Donald Trump 2020 Re-Election Supported by Just 40 Percent in Crucial Swing State of Florida, Poll Finds

President Donald Trump's popularity has dipped in Florida, a key swing state in presidential elections, according to a new poll released on Wednesday in which more than half the voters in the state said he shoud not be re-elected in 2020.

The poll, from Bendixen & Amandi International and reported by Politico, asked if voters believed that Trump should be re-elected in 2020: 40 percent said he should be re-elected, 53 percent said he should not be re-elected and 7 percent either said they were unsure or did not answer the question.

The survey also polled Trump's favorability in Florida, a state he won by a narrow 1.2 percent margin in 2016: 43 percent viewed him favorably, while 52 percent viewed him unfavorably.

The pollster who conducted the survey, Fernand Amandi, told Politico that Trump was "in trouble" in the state.

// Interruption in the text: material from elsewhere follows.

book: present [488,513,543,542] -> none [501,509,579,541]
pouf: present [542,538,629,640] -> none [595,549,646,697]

"This idea that we need to re-evaluate Florida as a swing state is utterly disproved by this poll," Amandi told the outlet. "Florida remains the swing state prize. The $64,000 question is, 'Can Democrats not named Barack Obama seize that prize?'"

donald, trump, 2020, election, florida, poll
President Donald Trump speaks in the Roosevelt Room of the White House in Washington, D.C., on March 5. A Florida poll released Wednesday shows his re-election campaign could be in trouble in this critical swing... SAUL LOEB/AFP/Getty Images

Trump won Florida in 2016 with 48.6 percent of the popular vote, compared with 47.4 percent for Democratic nominee Hillary Clinton. The University of Virginia's Center for Politics recently published its first Electoral College ratings for 2020 and had Florida leaning Republican, but today's poll could raise new concerns for the Trump campaign.

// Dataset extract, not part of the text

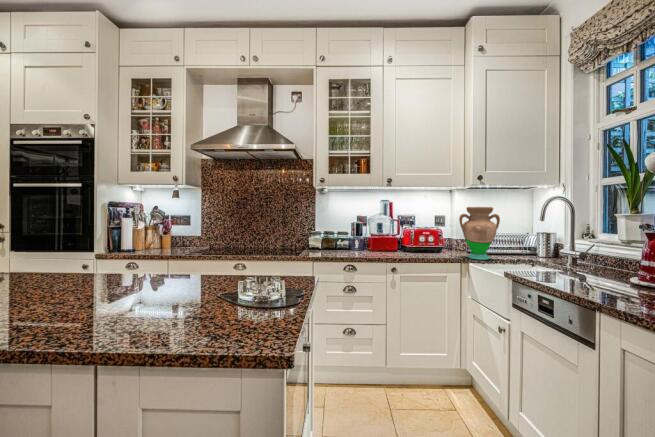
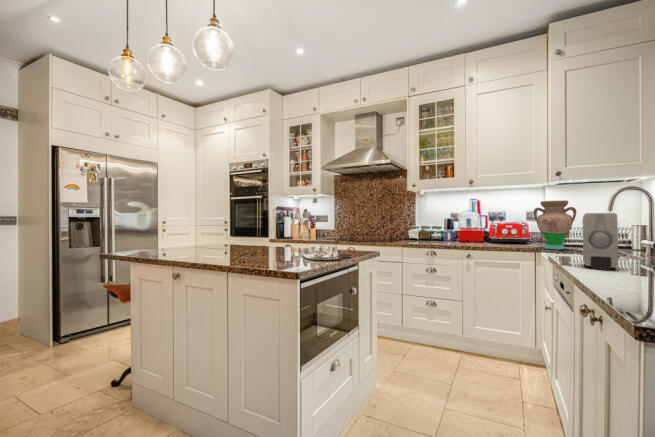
soap dispenser: none [563,228,616,293] -> present [582,213,618,270]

Other recent polls have also spelled potential trouble. Gallup pegged Trump's overall approval rating at 43 percent this week, while Quinnipiac University had him at 38 percent.

The Quinnipiac poll also found that nearly two-thirds of voters believed Trump had committed crimes before taking office, and 45 percent believed he had committed crimes since entering the White House.

"The answers to two survey questions deliver a double-barreled gut punch to the honesty question," Tim Malloy, assistant director of Quinnipiac University, said in a statement. "When two-thirds of voters think you have committed a crime in your past life, and almost half of voters say it's a toss-up over whether you committed a crime while in the Oval Office, confidence in your overall integrity is very shaky."